In: Finance
You currently have $620k in savings. You plan on living off of a growing perpetuity which grows at 3% per year (and passing it on to your kids). You plan on retiring exactly 12 years from today, at which point you collect your first cash payment. You will not contribute any more money to the savings account before retirement, but your current $620k in savings will grow at the discount rate until you retire. How much will the first payment of the growing perpetuity be if the appropriate discount rate is 6%?
Our current savings are $620,000.
The appropriate discount rate given is 6%. The question says that our current savings of $620k will grow at the discount rate of 6% per annum until we retire.

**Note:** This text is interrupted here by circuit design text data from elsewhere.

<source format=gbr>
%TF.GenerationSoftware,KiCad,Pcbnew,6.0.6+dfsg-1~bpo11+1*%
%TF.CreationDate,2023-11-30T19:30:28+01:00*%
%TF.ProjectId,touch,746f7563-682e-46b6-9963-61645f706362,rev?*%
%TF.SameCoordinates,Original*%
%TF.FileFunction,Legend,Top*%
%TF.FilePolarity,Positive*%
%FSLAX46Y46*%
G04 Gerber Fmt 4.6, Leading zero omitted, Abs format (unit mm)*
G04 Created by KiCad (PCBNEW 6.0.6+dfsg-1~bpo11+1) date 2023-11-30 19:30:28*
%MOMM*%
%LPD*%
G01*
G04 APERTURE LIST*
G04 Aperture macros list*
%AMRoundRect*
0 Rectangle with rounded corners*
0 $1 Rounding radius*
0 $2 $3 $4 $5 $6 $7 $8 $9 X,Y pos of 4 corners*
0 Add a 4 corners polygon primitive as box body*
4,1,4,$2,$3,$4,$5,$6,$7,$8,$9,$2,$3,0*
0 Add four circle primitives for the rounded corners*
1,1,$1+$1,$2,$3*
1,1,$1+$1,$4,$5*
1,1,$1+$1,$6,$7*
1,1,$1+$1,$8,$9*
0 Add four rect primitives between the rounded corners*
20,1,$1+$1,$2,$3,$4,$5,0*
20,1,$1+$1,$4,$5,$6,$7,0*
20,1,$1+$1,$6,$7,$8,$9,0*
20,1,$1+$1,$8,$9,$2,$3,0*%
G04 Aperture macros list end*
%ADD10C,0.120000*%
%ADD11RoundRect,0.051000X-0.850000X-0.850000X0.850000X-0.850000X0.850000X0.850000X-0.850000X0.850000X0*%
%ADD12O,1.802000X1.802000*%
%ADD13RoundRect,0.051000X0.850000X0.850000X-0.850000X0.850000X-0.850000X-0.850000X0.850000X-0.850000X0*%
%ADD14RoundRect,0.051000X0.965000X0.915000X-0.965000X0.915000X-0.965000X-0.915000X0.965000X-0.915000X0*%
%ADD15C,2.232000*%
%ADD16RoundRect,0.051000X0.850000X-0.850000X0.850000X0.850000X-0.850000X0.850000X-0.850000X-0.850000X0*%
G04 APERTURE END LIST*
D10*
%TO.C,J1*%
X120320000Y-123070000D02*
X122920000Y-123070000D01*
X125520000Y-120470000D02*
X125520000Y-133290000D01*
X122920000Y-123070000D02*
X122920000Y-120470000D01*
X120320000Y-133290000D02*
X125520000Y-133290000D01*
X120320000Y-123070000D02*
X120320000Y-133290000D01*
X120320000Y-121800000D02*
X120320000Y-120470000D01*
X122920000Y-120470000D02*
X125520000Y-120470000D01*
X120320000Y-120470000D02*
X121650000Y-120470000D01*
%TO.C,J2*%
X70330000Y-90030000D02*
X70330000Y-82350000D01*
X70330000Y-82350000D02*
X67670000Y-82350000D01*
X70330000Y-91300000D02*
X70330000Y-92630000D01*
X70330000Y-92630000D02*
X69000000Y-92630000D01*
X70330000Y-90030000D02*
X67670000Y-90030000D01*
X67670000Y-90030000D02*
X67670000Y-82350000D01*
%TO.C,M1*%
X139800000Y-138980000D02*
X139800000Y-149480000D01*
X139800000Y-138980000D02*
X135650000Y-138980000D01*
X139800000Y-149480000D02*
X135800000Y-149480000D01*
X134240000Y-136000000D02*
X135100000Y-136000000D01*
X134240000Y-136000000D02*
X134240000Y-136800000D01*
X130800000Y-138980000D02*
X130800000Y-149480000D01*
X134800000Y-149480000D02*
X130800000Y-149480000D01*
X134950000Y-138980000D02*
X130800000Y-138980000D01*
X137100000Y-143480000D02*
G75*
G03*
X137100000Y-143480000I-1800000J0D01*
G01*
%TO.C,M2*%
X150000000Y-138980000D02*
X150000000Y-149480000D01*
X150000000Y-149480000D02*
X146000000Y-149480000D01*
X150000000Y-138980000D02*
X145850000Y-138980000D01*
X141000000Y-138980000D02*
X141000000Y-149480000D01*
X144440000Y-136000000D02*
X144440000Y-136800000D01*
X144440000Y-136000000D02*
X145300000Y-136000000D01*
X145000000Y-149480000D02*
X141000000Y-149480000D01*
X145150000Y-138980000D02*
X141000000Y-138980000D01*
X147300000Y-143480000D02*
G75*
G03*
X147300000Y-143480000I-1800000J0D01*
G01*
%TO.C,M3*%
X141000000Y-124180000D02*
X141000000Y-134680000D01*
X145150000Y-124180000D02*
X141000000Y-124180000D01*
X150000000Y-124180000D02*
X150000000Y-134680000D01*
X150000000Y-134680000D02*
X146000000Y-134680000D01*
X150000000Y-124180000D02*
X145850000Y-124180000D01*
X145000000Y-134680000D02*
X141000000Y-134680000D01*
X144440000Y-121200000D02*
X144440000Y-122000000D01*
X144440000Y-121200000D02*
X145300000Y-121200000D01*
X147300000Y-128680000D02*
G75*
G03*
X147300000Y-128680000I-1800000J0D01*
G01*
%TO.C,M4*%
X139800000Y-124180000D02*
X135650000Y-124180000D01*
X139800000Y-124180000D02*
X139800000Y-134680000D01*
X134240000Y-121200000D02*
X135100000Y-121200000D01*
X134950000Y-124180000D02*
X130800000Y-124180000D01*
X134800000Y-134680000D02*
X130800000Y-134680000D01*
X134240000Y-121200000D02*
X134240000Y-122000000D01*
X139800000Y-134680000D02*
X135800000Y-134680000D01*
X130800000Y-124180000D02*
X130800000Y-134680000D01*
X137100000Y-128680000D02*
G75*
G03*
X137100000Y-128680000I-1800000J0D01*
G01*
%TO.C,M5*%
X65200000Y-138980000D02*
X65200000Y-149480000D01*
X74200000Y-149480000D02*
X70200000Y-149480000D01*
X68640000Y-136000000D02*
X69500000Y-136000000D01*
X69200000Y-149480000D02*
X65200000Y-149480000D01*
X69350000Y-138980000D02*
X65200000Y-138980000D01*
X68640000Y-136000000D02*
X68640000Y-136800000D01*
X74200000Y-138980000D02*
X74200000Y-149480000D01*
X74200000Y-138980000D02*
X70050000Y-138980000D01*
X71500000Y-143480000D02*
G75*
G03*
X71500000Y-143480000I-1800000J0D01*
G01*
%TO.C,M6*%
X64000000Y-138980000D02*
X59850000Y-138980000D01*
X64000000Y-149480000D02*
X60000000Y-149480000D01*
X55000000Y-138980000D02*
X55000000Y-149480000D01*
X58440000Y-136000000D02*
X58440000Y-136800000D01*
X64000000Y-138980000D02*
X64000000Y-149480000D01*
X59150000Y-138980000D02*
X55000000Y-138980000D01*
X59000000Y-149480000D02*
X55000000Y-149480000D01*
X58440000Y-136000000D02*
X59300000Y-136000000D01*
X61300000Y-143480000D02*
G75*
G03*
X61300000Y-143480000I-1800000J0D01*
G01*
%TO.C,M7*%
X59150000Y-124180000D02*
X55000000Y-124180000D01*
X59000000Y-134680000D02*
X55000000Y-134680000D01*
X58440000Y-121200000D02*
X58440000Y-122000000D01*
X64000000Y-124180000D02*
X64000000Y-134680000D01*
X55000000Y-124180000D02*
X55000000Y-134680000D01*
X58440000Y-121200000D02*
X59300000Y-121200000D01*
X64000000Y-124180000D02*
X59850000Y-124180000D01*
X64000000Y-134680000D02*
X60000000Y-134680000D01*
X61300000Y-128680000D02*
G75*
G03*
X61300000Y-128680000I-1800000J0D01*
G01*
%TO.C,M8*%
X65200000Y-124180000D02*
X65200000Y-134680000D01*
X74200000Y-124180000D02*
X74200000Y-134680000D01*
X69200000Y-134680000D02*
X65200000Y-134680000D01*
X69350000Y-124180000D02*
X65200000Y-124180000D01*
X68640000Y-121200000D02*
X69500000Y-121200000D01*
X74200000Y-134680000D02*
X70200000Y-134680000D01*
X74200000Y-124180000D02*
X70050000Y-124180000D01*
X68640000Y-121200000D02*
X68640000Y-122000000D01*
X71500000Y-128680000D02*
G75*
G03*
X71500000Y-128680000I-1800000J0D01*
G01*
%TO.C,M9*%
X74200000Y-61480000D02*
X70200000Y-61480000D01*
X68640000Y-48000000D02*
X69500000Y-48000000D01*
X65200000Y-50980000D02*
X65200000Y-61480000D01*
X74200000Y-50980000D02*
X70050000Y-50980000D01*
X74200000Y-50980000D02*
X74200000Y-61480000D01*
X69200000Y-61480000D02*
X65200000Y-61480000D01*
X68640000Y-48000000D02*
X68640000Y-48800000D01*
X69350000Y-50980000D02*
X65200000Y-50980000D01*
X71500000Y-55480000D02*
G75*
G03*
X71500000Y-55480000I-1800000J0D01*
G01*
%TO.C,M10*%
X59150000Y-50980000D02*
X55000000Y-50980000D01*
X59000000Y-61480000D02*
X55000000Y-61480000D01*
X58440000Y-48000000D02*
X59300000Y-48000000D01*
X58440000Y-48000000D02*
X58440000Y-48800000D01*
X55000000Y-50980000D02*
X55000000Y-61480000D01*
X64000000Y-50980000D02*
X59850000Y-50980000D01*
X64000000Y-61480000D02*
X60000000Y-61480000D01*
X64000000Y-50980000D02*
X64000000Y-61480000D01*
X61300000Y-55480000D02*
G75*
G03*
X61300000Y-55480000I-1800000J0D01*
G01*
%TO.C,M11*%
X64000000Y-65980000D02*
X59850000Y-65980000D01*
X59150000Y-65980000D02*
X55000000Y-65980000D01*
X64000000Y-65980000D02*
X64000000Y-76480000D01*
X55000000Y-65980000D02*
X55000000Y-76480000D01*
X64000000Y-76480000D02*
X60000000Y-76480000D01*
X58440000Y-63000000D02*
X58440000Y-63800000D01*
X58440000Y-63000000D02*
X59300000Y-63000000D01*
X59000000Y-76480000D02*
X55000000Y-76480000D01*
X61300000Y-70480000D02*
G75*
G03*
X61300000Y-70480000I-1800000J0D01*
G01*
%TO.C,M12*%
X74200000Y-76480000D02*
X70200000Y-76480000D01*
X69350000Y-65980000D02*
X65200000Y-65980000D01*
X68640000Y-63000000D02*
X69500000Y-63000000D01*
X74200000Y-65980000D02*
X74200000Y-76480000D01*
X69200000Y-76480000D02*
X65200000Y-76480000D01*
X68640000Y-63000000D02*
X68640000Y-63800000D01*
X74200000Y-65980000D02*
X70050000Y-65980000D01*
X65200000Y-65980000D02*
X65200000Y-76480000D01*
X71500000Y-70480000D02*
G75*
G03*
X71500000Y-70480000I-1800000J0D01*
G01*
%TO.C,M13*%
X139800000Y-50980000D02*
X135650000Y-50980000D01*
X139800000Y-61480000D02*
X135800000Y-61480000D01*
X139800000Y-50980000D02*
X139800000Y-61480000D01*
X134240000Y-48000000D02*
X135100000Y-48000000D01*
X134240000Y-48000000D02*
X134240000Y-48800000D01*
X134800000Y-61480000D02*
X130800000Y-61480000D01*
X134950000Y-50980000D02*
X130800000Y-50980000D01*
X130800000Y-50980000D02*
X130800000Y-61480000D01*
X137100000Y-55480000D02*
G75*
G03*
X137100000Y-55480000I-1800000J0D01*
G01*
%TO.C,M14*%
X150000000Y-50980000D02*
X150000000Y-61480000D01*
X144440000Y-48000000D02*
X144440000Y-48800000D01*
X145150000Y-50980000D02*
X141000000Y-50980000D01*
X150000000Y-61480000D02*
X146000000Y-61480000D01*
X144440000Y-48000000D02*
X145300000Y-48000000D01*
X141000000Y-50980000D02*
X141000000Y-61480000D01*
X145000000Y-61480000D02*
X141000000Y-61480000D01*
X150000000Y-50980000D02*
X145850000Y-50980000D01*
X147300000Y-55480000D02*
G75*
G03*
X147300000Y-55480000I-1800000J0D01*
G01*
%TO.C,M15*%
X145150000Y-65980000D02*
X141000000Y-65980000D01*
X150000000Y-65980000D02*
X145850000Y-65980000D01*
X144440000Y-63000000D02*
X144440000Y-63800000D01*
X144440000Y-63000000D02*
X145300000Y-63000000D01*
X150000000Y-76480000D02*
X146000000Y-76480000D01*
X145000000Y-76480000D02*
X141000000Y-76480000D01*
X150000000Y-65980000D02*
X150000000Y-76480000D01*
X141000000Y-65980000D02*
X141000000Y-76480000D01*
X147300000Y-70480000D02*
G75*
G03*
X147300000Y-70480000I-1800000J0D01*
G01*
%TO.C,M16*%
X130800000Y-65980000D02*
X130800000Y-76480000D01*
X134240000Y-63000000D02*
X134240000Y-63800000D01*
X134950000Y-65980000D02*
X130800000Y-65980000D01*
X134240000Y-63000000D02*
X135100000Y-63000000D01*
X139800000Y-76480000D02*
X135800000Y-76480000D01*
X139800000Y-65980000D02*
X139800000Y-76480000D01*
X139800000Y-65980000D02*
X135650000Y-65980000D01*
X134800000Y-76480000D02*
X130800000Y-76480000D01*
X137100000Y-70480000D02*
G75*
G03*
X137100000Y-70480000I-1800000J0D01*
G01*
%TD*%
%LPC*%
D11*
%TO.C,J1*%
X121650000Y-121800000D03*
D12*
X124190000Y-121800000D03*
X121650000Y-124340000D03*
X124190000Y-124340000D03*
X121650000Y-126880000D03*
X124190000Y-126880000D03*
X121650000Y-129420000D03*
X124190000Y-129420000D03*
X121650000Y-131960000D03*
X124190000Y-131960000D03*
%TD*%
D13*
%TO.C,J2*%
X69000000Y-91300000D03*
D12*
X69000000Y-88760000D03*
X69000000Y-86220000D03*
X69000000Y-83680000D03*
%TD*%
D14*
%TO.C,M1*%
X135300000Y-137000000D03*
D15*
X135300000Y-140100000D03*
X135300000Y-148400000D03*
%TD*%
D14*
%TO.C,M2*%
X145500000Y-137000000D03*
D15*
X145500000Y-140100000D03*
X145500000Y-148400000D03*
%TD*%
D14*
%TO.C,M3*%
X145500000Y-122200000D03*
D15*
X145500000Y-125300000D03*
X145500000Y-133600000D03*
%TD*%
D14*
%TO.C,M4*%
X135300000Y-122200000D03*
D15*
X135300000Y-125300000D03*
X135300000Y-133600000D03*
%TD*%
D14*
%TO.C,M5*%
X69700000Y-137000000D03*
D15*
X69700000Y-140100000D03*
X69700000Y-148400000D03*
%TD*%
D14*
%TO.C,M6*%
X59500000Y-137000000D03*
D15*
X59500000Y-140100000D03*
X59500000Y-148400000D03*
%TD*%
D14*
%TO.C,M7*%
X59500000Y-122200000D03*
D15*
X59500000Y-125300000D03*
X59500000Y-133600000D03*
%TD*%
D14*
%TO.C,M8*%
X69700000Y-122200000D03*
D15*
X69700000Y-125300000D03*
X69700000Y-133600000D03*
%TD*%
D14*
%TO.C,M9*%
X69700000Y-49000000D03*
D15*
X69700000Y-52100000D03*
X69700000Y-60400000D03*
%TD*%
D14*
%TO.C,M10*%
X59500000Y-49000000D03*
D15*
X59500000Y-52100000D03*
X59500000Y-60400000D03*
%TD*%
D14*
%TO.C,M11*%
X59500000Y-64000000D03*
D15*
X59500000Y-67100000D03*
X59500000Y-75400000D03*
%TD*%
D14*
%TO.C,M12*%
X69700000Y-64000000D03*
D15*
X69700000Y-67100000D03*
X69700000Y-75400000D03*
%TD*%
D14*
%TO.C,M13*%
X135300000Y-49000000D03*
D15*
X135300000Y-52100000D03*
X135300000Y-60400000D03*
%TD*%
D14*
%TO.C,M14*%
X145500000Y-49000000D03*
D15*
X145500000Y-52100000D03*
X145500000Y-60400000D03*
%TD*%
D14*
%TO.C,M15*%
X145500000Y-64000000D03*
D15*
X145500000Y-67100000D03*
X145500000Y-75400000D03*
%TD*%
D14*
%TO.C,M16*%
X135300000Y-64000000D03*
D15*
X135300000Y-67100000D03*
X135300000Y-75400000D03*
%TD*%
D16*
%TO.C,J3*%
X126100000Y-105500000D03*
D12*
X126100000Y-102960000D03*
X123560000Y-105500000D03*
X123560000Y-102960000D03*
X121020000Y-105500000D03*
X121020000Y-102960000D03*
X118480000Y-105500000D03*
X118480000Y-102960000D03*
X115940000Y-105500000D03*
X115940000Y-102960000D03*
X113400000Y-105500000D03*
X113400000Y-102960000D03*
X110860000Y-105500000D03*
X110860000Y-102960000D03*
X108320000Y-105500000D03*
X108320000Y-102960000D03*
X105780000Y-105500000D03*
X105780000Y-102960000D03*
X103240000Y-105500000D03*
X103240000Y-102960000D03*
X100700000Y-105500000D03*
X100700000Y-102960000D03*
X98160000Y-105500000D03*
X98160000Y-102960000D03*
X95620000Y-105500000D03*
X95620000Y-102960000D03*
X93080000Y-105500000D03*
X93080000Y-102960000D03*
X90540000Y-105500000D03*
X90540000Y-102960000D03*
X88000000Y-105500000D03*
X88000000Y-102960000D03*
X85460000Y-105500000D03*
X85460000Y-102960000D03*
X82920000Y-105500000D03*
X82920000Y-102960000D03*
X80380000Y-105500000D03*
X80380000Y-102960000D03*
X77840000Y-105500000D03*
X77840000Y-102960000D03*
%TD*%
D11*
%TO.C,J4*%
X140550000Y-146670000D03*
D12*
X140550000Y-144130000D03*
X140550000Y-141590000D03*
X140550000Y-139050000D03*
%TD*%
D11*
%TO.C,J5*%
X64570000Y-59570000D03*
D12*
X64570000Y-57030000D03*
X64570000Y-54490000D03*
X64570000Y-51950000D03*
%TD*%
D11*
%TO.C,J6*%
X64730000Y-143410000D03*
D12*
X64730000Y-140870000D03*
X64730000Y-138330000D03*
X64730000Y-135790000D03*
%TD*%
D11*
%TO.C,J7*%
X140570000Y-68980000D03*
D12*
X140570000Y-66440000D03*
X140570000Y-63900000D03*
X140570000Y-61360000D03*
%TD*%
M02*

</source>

We will retire 12 years from today, so the Future Value(FV) of our current savings after 12 years will be $620,000 x(1.06)12
(Since our current savings will grow by 6% next year, and then 6% again the year after that...and so on for 12 years. Basically it's the compounding formula : FV = PV x (1 + r)n )
So, $620,000 x (1.06)12 = $ 1,247,561.81. This is the value of our savings when we'll retire after 12 years.

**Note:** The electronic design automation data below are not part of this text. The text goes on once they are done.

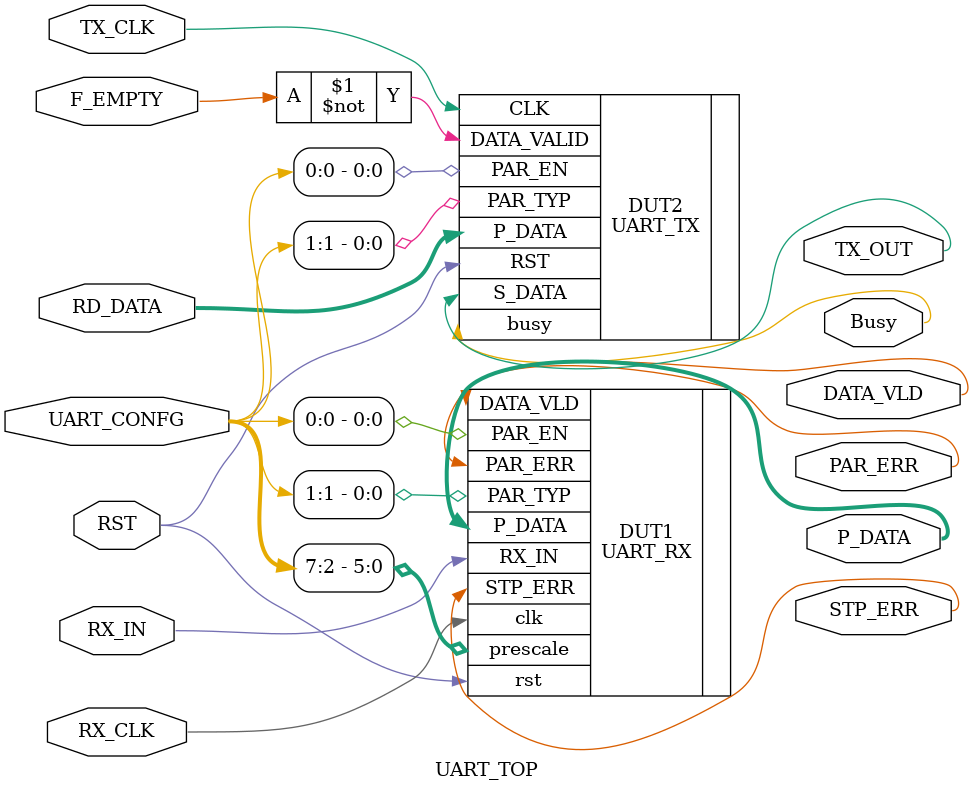
<source format=v>
module UART_TOP #(parameter DATA_WIDTH=8)(
    input RX_CLK,
    input RST,
    input [7:0] UART_CONFG,
    input RX_IN,
    input TX_CLK,
    input F_EMPTY,
    input [DATA_WIDTH-1:0] RD_DATA,
    output Busy,
    output TX_OUT,
    output [DATA_WIDTH-1:0] P_DATA,
    output DATA_VLD,
    output PAR_ERR,
    output STP_ERR
);

UART_RX DUT1(
    .clk(RX_CLK),
    .rst(RST),
    .prescale(UART_CONFG[7:2]),
    .PAR_EN(UART_CONFG[0]),
    .PAR_TYP(UART_CONFG[1]),
    .RX_IN(RX_IN),
    .P_DATA(P_DATA),
    .DATA_VLD(DATA_VLD),
    .PAR_ERR(PAR_ERR),
    .STP_ERR(STP_ERR)
);
UART_TX DUT2 (
    .CLK(TX_CLK),
    .RST(RST),
    .DATA_VALID(~F_EMPTY),
    .PAR_TYP(UART_CONFG[1]),
    .PAR_EN(UART_CONFG[0]),
    .P_DATA(RD_DATA),
    .busy(Busy),
    .S_DATA(TX_OUT)
);

endmodule
</source>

Now, $ 1,247,561.81 will also be the Present Value (PV) of the growing perpetuity that we will live off of after retiring.
The formula for the PV of a growing perpetuity is: PV = C1 / (r - g) ,
where C1 is the First Cash flow or Payment of the perpetuity, r is the appropriate discount rate, and g is the growth rate of the perpetuity which is given as 3%.
1,247,561.81 = C1 / (0.06 - 0.03)
or C1 = 1,247,561.81 x 0.03 = 37,426.85
Hence, the first payment of the growing perpetuity will be $37,426.85 or $37,427 (rounded off).